PEOPLE IN PORTSMOUTH

 

Lives Lived and Lives Lost - Portsmouth and the Great War

ARTHUR HAROLD JONES
 
As soon as he left school Arthur Harold Jones (known to his family as Harold) joined the Royal Navy as a Boy Artificer which was perhaps expected of a boy who had grown up surrounded by shipwrights and their connection to the sea.
 
The shipwright trade was not only a factor in Harold's choice of career it was also fundamental to the reason he was born in Portsmouth. His father, John Diamond (or Dyamond) Jones had been born in Deptford, Kent and was raised there in a boatbuilding environment where three of the five boys in his generation of the Jones family were shipwrights whilst the other two were boilermaker and brass finisher. It's not clear why John should have chosen to leave one dockyard area and move to another but around 1888 he took his growing family to Portsmouth. That family consisted of his wife Elizabeth (nee Semple) whom he had married in 1880 and their first three children, Elizabeth, John Albert and Edgar.

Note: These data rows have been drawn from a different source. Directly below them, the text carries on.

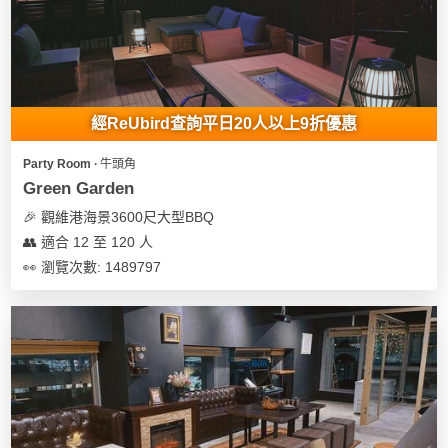
我
親
心
們
子
即
願
活
食
清
動
即
單
煮
經ReUbird查詢平日20人以上9折優惠
系
列
Party Room ∙ 牛頭角
Green Garden
聚
🎉 觀維港海景3600尺大型BBQ
會
👥 適合 12 至 120 人
及
👀 瀏覽次數: 1489797
拍
拖
餐
廳
BBQ
場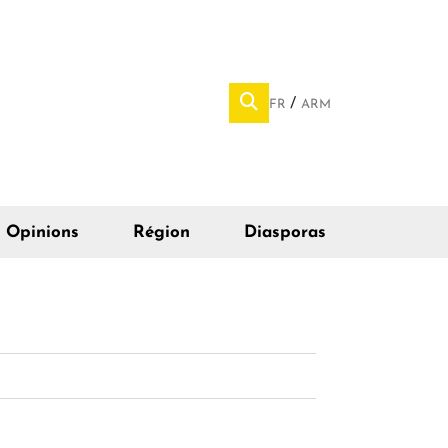
FR
ARM
Opinions
Région
Diasporas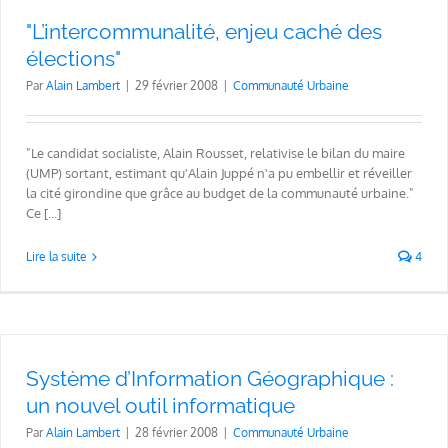
"L’intercommunalité, enjeu caché des
élections"
Par
Alain Lambert
|
29 février 2008
|
Communauté Urbaine
"Le candidat socialiste, Alain Rousset, relativise le bilan du maire
(UMP) sortant, estimant qu'Alain Juppé n'a pu embellir et réveiller
la cité girondine que grâce au budget de la communauté urbaine."
Ce [...]
Lire la suite
4
Système d’Information Géographique :
un nouvel outil informatique
Par
Alain Lambert
|
28 février 2008
|
Communauté Urbaine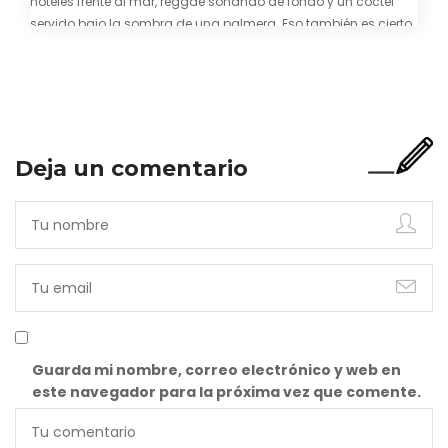
hoteles frente al mar, reggae sonando de fondo y un cóctel
servido bajo la sombra de una palmera. Eso también es cierto.
Y bien apetecible, por supuesto. Pero representa una imagen
incompleta. Porque…
Deja un comentario
Guarda mi nombre, correo electrónico y web en
este navegador para la próxima vez que comente.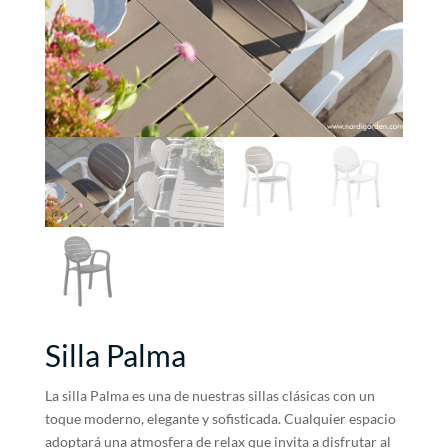
Silla Palma
La silla Palma es una de nuestras sillas clásicas con un
toque moderno, elegante y sofisticada. Cualquier espacio
adoptará una atmosfera de relax que invita a disfrutar al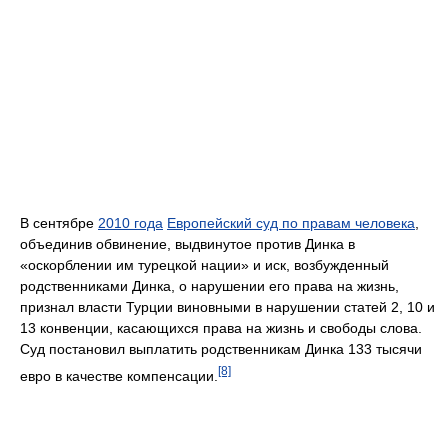
В сентябре
2010 года
Европейский суд по правам человека
,
объединив обвинение, выдвинутое против Динка в
«оскорблении им турецкой нации» и иск, возбужденный
родственниками Динка, о нарушении его права на жизнь,
признал власти Турции виновными в нарушении статей 2, 10 и
13 конвенции, касающихся права на жизнь и свободы слова.
Суд постановил выплатить родственникам Динка 133 тысячи
[8]
евро в качестве компенсации.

In 1891, the first census after their move to Portsmouth recorded the Jones family living at 20 Grafton Street with two more children, Alfred and Eliza whilst in 1901 the address had changed to 90 Grafton Street and another two children, Arthur Harold and Hilda had arrived.
 
In 1905 Arthur Harold became a pupil of the Secondary School on Victoria Road North where he stayed for three years after which he succeeded in gaining admission to H.M.S. Fisgard as a Boy Artificer which is where he was recorded in the 1911 census. His parents, meanwhile, had moved to 56 Garfield Road (formerly Flying Bull Lane).
 
Completing satisfactorily the prescribed course of training, Arthur Harold became an Engine Room Artificer, and in 1916 was serving on H.M.S. Black Prince. With this armoured cruiser he went into the Battle of Jutland on Wednesday, May 31st. Just after 6 p.m. this vessel, as one of the First Cruiser Squadron engaged in driving in the enemy light cruisers, got, on account of mist, into a position between the German and British Battle Fleets. As a consequence, the Black Prince received damage which led later to her destruction. Arthur Harold Jones, who was 23 years of age, was among those who perished with the loss of the ship.
 
Further Information
 
The photograph above is taken from a memorial booklet published by Southern Grammar School from which extracts also appear above.
 
The Commonwealth War Graves Commission (CWGC) website lists Engine Room Artificer Arthur Harold Jones, (M/551), Royal Navy, HMS Black Prince, date of death, 31/05/1916. Lost at sea. Remembered on the Portsmouth Naval Memorial (Panel 15).
 
Arthur Jones is also remembered on the Southern Grammar School WW1 Memorial and on the Cenotaph. He is not listed in the 'National Roll of the Great War'.